---------- Supplied entries

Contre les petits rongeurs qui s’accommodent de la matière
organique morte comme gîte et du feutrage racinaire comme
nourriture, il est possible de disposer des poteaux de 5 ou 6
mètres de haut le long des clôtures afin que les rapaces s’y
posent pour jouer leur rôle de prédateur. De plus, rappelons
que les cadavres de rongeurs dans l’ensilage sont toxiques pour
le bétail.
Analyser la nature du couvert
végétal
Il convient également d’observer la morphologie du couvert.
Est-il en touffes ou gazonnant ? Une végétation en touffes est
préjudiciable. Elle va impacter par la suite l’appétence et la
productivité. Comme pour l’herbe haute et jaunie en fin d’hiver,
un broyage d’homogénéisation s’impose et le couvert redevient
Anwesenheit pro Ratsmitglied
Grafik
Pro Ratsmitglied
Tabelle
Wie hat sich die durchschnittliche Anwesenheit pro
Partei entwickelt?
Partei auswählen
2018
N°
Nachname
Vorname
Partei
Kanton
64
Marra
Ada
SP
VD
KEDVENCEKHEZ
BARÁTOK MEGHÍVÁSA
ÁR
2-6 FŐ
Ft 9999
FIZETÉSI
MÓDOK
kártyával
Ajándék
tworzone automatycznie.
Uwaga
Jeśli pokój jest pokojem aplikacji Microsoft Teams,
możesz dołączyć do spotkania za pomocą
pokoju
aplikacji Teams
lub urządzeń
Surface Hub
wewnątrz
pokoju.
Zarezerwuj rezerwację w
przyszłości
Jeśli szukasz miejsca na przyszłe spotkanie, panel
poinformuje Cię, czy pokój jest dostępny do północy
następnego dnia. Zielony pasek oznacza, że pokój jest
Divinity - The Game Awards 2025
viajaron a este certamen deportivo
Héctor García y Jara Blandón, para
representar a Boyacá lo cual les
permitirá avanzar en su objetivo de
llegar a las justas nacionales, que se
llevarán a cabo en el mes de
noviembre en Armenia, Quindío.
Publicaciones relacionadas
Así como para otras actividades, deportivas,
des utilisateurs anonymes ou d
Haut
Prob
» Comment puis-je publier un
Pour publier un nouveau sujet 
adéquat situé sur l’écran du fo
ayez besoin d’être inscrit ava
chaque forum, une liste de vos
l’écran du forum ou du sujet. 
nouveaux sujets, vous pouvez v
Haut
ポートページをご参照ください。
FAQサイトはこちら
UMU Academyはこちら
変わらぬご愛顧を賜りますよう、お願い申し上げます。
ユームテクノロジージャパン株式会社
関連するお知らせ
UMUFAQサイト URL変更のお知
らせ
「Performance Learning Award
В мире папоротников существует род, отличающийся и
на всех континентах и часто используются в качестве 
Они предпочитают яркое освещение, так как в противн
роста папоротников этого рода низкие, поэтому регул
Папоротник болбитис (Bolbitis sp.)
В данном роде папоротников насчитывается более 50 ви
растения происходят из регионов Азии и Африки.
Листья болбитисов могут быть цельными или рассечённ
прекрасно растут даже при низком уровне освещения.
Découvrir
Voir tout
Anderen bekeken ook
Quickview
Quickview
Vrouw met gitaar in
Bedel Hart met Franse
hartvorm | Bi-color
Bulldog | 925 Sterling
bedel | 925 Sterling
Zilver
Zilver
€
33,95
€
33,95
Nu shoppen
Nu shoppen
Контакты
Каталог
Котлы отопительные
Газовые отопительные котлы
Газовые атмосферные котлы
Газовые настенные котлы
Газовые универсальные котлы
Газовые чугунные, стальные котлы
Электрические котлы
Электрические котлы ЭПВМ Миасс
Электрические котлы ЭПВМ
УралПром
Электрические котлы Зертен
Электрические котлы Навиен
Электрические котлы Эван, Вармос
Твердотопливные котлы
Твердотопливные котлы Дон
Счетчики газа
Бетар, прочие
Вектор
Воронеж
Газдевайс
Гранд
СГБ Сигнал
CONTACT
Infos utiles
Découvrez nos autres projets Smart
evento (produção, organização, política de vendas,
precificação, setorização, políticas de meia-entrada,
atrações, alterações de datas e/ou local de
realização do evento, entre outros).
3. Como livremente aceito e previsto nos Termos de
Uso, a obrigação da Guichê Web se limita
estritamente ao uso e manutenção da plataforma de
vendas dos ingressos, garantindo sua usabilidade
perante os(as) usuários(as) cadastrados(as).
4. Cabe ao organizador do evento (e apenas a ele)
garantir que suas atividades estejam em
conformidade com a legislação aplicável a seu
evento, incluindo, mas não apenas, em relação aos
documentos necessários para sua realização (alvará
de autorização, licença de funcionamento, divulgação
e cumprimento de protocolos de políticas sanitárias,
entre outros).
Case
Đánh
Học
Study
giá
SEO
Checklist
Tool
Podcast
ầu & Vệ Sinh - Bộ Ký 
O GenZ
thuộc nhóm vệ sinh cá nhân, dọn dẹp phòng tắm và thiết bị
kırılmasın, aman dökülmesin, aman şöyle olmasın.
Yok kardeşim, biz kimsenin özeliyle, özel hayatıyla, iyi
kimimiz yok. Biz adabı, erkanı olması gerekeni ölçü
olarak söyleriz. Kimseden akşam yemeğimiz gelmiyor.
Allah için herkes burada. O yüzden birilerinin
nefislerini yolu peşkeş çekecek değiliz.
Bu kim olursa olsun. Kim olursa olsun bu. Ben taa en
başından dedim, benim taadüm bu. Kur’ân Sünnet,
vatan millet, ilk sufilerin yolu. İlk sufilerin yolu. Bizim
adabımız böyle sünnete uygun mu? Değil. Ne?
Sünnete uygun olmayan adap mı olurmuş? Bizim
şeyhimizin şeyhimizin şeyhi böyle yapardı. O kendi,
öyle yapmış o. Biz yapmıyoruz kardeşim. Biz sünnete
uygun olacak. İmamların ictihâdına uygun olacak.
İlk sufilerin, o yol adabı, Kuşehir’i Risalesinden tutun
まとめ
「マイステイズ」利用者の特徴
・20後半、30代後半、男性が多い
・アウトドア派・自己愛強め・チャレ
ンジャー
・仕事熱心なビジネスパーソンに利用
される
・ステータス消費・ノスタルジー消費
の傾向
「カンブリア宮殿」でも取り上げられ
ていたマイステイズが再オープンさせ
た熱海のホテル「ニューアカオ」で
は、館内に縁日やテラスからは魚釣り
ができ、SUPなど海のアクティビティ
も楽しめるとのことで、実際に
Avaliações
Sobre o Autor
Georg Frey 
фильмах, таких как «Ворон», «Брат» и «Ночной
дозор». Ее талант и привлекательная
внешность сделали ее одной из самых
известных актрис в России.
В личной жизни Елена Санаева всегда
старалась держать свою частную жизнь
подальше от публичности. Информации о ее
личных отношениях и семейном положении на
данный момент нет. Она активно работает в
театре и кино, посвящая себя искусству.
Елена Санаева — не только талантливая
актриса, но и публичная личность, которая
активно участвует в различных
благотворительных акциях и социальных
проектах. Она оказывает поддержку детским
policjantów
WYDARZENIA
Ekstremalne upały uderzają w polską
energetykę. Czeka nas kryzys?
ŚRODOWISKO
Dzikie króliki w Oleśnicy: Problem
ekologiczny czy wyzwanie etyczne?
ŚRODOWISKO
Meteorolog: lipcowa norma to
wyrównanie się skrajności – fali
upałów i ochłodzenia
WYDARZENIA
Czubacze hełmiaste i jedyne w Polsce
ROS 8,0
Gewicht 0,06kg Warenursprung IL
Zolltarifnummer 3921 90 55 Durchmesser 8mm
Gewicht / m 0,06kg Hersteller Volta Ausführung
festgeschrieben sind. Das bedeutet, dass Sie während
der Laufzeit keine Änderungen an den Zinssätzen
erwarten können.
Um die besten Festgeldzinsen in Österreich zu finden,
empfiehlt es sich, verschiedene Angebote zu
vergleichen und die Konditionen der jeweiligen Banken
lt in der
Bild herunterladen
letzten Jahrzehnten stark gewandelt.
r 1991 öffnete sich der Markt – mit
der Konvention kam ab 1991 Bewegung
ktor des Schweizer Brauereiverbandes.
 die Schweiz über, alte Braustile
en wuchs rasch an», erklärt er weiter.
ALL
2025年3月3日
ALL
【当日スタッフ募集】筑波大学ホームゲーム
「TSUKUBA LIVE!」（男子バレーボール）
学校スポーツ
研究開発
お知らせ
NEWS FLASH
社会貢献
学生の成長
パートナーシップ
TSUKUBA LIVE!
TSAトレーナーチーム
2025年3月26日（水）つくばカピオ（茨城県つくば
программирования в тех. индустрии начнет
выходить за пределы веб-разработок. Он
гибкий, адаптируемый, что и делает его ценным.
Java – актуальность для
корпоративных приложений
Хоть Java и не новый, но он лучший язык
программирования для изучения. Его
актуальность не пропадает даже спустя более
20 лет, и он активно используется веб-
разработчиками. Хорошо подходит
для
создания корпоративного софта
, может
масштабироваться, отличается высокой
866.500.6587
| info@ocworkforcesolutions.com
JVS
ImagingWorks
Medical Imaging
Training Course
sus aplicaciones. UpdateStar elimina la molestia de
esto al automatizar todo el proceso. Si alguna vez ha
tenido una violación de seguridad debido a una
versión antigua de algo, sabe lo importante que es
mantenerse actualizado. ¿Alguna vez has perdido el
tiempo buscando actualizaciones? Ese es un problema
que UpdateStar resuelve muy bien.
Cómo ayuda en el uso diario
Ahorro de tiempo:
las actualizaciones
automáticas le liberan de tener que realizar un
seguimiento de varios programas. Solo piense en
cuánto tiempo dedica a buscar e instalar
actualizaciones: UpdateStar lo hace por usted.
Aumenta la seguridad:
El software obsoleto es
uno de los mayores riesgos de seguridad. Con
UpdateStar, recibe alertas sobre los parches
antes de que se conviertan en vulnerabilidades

--------------------

◆ **Task objective**
Copy word for word the stretch of entries above from the line that has "nefislerini yolu peşkeş çekecek değiliz." through the line that has "uygun olacak. İmamların", both ends included, and nothing outside it.

◆ **Finished task**
nefislerini yolu peşkeş çekecek değiliz.
Bu kim olursa olsun. Kim olursa olsun bu. Ben taa en
başından dedim, benim taadüm bu. Kur’ân Sünnet,
vatan millet, ilk sufilerin yolu. İlk sufilerin yolu. Bizim
adabımız böyle sünnete uygun mu? Değil. Ne?
Sünnete uygun olmayan adap mı olurmuş? Bizim
şeyhimizin şeyhimizin şeyhi böyle yapardı. O kendi,
öyle yapmış o. Biz yapmıyoruz kardeşim. Biz sünnete
uygun olacak. İmamların ictihâdına uygun olacak.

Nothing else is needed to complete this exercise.